Augmented Reality in MaxMSP
The augmented reality system being used to provide the virtual acoustic environments in Architexture III is being developed in Max 7. This platform allows for complex signal processing to be performed in real time, as well as providing an easy way to interface with Ableton Live, a DAW tailored towards live sound.
This system is being implemented using real-time convolution methods with impulse responses of real life acoustic spaces. The convolution is performed with a Max object using a blend of time domain convolution for the beginning of the impulse response and a partitioned FFT (Fast Fourier Transform) based convolution method for the rest. Partitioned FFT based convolution is significantly less computationally demanding than unpartitioned FFT based convolution or time domain convolution, and loses only a minimal amount of quality. Using this method allows for the system to work with extremely low latency, which is essential for a device being used to provide a virtual acoustic in real-time at a live performance.
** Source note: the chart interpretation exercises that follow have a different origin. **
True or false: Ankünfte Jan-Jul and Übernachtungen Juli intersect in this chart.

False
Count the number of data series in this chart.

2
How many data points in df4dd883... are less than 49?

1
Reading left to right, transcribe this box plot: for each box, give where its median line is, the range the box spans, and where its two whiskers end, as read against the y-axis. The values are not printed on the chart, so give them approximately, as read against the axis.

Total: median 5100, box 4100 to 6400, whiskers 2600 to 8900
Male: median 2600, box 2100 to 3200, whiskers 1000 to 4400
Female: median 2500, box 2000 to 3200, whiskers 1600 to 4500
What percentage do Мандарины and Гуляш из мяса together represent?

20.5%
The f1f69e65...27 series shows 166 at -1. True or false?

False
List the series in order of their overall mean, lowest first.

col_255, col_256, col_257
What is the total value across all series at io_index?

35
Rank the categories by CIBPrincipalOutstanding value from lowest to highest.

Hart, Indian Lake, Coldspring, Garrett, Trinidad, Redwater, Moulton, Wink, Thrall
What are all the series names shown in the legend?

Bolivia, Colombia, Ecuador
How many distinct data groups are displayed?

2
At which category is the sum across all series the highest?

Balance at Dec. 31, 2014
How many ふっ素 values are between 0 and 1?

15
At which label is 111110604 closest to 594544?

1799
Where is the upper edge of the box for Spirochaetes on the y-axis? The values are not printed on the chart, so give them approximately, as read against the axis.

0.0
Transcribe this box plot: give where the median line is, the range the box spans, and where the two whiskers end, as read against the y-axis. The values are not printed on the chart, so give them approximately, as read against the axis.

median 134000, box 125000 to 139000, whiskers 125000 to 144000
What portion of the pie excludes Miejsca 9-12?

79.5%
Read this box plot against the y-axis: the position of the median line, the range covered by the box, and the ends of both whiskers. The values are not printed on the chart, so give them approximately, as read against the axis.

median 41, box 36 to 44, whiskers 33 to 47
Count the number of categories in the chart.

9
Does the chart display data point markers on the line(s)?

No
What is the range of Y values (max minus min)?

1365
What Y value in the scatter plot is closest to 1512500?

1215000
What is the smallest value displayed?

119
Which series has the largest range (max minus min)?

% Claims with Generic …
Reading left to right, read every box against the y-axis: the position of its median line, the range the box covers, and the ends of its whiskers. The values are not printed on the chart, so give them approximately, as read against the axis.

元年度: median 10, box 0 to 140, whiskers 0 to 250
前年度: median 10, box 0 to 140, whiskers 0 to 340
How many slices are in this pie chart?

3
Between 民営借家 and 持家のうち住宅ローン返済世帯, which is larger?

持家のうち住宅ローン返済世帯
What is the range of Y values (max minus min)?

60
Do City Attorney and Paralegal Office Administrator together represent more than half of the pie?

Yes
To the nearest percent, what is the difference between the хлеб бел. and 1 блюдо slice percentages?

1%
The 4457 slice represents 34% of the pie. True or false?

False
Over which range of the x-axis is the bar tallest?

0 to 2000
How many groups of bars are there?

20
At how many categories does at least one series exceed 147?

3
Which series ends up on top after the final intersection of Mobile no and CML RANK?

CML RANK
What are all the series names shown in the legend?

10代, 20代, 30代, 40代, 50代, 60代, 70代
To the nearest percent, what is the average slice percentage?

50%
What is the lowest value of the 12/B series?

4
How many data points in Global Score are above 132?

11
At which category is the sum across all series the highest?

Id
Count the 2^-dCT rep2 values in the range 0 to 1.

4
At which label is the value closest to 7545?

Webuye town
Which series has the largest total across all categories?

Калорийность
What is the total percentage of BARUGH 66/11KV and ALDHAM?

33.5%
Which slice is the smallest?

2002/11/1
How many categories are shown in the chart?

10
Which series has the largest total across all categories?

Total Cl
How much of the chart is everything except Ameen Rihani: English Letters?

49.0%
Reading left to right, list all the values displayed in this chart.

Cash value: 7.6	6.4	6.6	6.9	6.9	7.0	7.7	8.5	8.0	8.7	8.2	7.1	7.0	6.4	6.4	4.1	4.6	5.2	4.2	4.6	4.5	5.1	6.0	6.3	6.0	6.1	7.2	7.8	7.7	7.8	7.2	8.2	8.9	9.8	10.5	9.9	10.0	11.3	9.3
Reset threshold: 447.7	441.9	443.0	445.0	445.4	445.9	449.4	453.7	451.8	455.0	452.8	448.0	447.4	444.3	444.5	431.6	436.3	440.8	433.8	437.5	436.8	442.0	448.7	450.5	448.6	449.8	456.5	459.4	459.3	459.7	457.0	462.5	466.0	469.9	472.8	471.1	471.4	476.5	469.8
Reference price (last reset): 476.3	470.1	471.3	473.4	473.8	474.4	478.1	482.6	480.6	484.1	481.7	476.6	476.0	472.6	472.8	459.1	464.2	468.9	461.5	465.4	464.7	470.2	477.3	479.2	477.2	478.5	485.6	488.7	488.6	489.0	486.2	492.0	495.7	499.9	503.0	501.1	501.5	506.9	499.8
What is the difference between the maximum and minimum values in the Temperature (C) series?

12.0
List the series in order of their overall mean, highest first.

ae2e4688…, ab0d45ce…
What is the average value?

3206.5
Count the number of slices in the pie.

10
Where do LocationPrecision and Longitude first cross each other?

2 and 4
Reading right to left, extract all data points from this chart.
Each impulse response used within the convolution system was recorded as a b-format ambisonic audio file, and the input is convolved as such. This therefore creates a b-format ambisonic output to the convolution, which is decoded and then encoded into binaural format, using panning and HRTF based filtering. This provides the listener with a sense of the 3-Dimensional space of the acoustic when simply listening over headphones, a necessary feature when trying to create a sense of realism within the performance.
The Max application has also been developed to allow smooth blending between multiple impulse responses. This has been done to allow the acoustic space to naturally evolve and develop hand-in-hand with the composition, as well as providing an even wider range of acoustic textures than possible with simply hard-switching between impulse responses. The blending was done using 3 overlapping quadratic equations to have a continuous blend between the signals. An input switching system blocking the input from reaching entirely unused impulse responses was also implemented to minimise the potential for unrealistic reverberation tails occurring when switching from a small acoustic space to a large acoustic space. This also served a secondary purpose of improving the computational efficiency of the application.